Extracted data entries:
--*--

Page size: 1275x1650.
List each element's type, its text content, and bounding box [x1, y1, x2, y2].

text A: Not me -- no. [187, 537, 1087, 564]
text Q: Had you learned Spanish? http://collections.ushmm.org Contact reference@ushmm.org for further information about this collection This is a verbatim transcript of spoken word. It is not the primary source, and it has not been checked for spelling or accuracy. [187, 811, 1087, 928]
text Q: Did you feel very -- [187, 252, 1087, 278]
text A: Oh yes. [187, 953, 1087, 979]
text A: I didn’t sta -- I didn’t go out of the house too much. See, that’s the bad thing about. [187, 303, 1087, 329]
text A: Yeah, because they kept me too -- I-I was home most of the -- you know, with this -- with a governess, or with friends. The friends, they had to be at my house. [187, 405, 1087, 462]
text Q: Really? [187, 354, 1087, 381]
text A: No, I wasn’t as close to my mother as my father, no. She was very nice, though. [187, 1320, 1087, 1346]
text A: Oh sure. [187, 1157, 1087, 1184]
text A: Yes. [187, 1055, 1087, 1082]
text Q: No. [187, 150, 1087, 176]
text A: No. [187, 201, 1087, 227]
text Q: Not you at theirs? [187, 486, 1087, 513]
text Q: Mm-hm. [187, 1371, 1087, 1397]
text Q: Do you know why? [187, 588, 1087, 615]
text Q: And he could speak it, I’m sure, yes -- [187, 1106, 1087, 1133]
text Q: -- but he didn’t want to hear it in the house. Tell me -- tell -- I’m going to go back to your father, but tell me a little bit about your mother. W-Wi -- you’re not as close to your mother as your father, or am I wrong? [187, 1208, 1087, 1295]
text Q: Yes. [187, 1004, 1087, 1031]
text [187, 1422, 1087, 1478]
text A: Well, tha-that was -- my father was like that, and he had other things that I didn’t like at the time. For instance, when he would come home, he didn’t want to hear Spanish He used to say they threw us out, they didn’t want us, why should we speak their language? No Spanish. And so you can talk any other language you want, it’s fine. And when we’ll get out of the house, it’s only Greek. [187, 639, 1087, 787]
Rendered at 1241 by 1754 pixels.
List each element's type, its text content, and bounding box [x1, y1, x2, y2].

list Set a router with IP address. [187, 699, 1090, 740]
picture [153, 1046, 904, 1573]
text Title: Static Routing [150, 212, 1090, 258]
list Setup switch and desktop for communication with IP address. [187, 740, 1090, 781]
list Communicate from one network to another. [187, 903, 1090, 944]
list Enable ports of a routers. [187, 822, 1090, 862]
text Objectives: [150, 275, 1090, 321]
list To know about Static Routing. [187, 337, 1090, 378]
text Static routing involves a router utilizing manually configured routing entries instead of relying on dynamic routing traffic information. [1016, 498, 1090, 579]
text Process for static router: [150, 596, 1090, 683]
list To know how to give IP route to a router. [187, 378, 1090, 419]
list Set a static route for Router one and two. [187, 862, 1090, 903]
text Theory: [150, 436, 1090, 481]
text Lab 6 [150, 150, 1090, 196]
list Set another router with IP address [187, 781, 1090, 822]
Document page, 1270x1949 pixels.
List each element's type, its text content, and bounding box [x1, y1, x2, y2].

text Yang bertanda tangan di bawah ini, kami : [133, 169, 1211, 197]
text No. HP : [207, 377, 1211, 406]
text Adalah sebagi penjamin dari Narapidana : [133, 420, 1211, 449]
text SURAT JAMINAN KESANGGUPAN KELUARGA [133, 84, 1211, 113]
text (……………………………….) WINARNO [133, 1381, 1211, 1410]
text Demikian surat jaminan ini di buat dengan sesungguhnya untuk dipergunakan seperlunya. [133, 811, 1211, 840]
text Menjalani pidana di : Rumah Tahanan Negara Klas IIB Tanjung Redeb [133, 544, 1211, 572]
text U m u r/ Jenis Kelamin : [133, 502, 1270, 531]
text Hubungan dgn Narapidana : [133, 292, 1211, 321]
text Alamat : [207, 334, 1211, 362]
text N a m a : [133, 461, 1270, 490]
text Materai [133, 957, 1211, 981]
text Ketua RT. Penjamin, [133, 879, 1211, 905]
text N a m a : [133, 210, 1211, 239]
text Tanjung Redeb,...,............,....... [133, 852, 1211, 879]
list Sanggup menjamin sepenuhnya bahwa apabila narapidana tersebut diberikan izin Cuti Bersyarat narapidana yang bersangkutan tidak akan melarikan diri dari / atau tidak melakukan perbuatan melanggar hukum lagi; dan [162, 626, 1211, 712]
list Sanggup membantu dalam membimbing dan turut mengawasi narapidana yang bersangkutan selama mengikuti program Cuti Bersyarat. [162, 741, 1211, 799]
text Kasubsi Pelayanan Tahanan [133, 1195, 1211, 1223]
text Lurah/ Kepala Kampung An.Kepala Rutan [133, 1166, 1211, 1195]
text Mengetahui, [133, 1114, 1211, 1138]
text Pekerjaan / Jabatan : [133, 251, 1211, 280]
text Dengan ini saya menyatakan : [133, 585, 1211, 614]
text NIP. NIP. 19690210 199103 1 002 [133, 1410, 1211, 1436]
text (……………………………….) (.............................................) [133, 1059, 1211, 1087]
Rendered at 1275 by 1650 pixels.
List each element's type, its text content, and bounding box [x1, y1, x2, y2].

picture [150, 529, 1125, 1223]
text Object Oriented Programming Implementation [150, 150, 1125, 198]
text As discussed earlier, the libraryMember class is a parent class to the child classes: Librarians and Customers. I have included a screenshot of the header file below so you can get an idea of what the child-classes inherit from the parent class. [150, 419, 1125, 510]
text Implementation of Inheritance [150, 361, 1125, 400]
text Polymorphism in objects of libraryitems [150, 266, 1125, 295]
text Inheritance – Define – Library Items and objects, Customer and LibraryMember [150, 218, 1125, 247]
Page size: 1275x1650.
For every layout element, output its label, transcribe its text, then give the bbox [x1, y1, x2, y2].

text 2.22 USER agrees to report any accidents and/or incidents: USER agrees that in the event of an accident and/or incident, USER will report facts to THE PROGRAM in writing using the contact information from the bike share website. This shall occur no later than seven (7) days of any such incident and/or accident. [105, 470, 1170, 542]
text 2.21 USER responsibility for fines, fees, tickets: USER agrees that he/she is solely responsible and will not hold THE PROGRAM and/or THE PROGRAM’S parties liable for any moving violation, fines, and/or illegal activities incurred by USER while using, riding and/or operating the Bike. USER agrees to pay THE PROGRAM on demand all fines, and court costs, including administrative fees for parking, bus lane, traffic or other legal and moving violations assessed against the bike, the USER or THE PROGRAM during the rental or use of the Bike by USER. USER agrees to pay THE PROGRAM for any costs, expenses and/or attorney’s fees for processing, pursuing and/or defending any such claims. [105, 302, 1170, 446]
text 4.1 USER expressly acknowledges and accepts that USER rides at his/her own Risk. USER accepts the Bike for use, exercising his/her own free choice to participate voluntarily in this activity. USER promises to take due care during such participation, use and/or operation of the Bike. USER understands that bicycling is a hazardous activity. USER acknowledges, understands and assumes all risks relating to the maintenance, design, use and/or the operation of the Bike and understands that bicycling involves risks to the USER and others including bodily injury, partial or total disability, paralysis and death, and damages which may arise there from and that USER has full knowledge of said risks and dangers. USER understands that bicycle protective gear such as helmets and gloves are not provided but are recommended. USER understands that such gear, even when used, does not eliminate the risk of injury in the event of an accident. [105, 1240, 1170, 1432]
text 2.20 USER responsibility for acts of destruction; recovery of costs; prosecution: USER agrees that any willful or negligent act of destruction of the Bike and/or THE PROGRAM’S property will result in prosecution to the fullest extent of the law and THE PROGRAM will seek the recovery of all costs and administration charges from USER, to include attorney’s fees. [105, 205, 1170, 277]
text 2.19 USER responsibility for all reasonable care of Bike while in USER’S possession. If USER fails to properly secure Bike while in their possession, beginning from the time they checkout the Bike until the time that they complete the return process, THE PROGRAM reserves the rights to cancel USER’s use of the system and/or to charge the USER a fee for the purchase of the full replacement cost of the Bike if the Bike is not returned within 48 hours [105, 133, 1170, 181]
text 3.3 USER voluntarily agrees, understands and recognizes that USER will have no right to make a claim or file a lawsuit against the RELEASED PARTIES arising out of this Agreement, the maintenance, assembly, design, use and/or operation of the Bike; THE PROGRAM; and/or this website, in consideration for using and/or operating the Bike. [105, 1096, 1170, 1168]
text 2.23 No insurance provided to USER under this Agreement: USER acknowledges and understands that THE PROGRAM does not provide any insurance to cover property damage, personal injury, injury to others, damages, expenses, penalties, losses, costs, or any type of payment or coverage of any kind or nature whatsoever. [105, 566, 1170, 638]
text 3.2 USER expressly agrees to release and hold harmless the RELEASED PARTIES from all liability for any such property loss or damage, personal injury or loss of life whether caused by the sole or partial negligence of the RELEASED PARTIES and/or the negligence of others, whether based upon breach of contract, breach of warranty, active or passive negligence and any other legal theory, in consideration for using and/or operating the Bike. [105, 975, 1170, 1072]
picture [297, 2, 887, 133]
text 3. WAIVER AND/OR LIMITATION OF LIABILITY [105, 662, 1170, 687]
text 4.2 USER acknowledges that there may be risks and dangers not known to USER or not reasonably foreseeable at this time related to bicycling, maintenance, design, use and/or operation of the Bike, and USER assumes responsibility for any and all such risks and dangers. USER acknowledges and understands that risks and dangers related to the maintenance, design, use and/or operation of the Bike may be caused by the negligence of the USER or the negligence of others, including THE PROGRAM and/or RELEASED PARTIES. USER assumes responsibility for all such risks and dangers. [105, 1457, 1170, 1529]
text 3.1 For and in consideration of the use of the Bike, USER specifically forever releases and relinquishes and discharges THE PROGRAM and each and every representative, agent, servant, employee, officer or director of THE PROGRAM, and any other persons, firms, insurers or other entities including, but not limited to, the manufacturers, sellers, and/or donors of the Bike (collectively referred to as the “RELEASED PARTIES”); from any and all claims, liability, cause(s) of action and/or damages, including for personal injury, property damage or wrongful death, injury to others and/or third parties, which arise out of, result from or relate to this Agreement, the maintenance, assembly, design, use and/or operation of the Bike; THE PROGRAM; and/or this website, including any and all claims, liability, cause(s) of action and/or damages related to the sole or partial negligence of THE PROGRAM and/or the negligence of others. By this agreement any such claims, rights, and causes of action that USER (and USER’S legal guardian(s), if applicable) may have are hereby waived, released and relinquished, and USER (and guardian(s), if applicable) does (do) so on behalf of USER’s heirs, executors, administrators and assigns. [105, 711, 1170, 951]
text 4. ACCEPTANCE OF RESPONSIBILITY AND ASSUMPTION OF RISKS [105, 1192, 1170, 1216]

--*--

■ Instructions to follow
Total the lines of the data that include the word "mother", and give that total as the sole response.

■ Finished exercise
2